I'm willing to wager that if you put your current bow and the Hoyt on a shooting machine they would both be capable of putting the arrow in the same hole. For that matter any bow on the market would be able to do that. So what I'm saying is don't look for the bow or it's price tag to improve your shooting too much. Bows are not the inconsistency in the shot execution it's the human holding it. This is not a referendum on you or anyone elses shooting ability just an observation I've made of a lot of shooters. 

However if you want a new bow and you like the way it looks and feels then buy it. As a value proposition I doubt it will make a huge difference in your shooting ability. 

Caveat: If you think it will make you shoot better, then that thought may actually make you shoot better.


----------



## BigJake225 (Jun 14, 2012)

Those of you who have Vantage LTD's, what set ups are you using? What speeds are you getting? I'm trying to decide what arrows to use on my new Vantage when it comes in.


----------



## DAVID S. (Sep 14, 2006)

BigJake225 said:


> Those of you who have Vantage LTD's, what set ups are you using? What speeds are you getting? I'm trying to decide what arrows to use on my new Vantage when it comes in.

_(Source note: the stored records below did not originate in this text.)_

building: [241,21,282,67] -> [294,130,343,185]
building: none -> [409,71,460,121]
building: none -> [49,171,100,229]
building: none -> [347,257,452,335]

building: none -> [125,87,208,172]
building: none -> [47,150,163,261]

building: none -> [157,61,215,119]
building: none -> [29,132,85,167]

70lbs. 29.5" 500 grain arrow at 235 fps. Shot thru local shops chrono.


----------



## Jbooter (Dec 9, 2009)

big cypress said:


> no , you should buy used as i do . it's much more affordable and the arrow never knows the difference . bought quite a few used bows looking for THE BOW . never bought a bow with problem other than one that displeased me cosmetically .

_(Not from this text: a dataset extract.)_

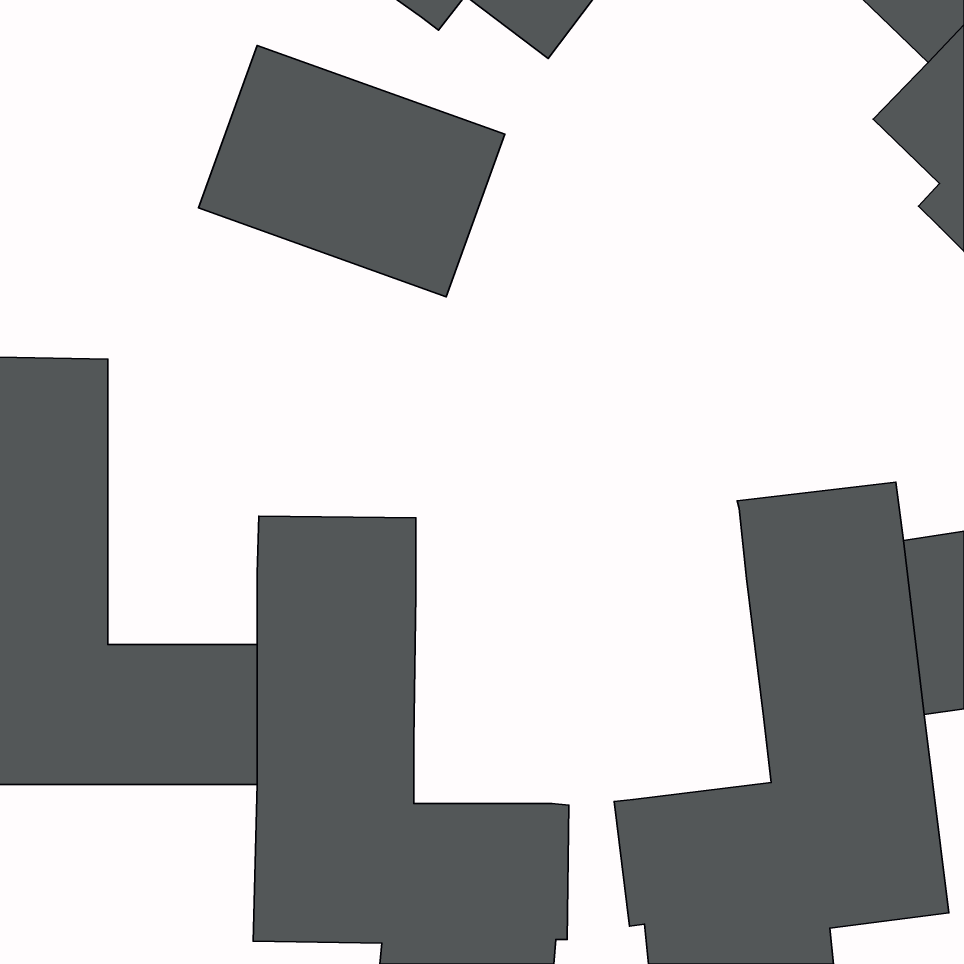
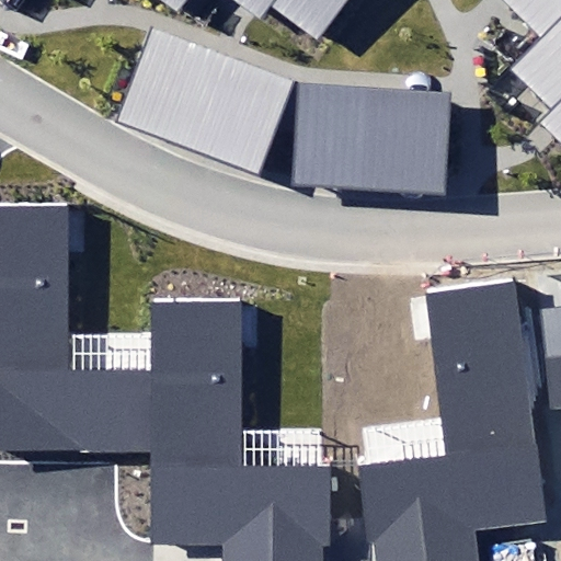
building: none -> [294,84,453,191]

You got the right idea man!


----------



## eric schmaus (Mar 7, 2011)

I'm shooting 60lbs.at 30" and using XX78 2514's with 125gr. points and 5" feathers. Never had it on a chrono, but it's plenty fast enough for me. It's such a sweet shooter I love it!


----------



## Lakeside Archer (Feb 19, 2011)

all i shoot is hoyt. worth every penny. but like everybody else said buy used and spend extra on accesories. unless you just want the warranty


----------



## Someblondechick (Aug 16, 2012)

They really are "That Brand"


----------



## abe archer (Mar 2, 2003)

I shoot HOYT and they work for me. 3 national titles and alot of animals on the ground.


----------



## Timbow2 (Feb 11, 2003)

Bought my Hoyt protec lx pro accuwheel brand new for $700 10 yrs ago worth every penny I actually
shot a buckmaster myself before buying the Hoyt the Hoyt is way way better forgiving comfortable to shoot I have bought 2 new bows since a recurve and a pse mach x needless to say Im taking the protec hunting sat. Enjoy the new vantage I'm hoping to buy one next year.


----------



## red44 (Apr 11, 2005)

OP, no way, 900 bucks? Grab a Protec or Ultratec from years gone by for alot less money and hate/have that same ol cam.5 feeling. Unless you are hung up on that new bow smell.


----------



## bowbender300 (Feb 3, 2010)

I have a 2011 Hoyt Vantage LTD in blue fusion color that I would get rid of for $800. Shoot maybe 30 times.


----------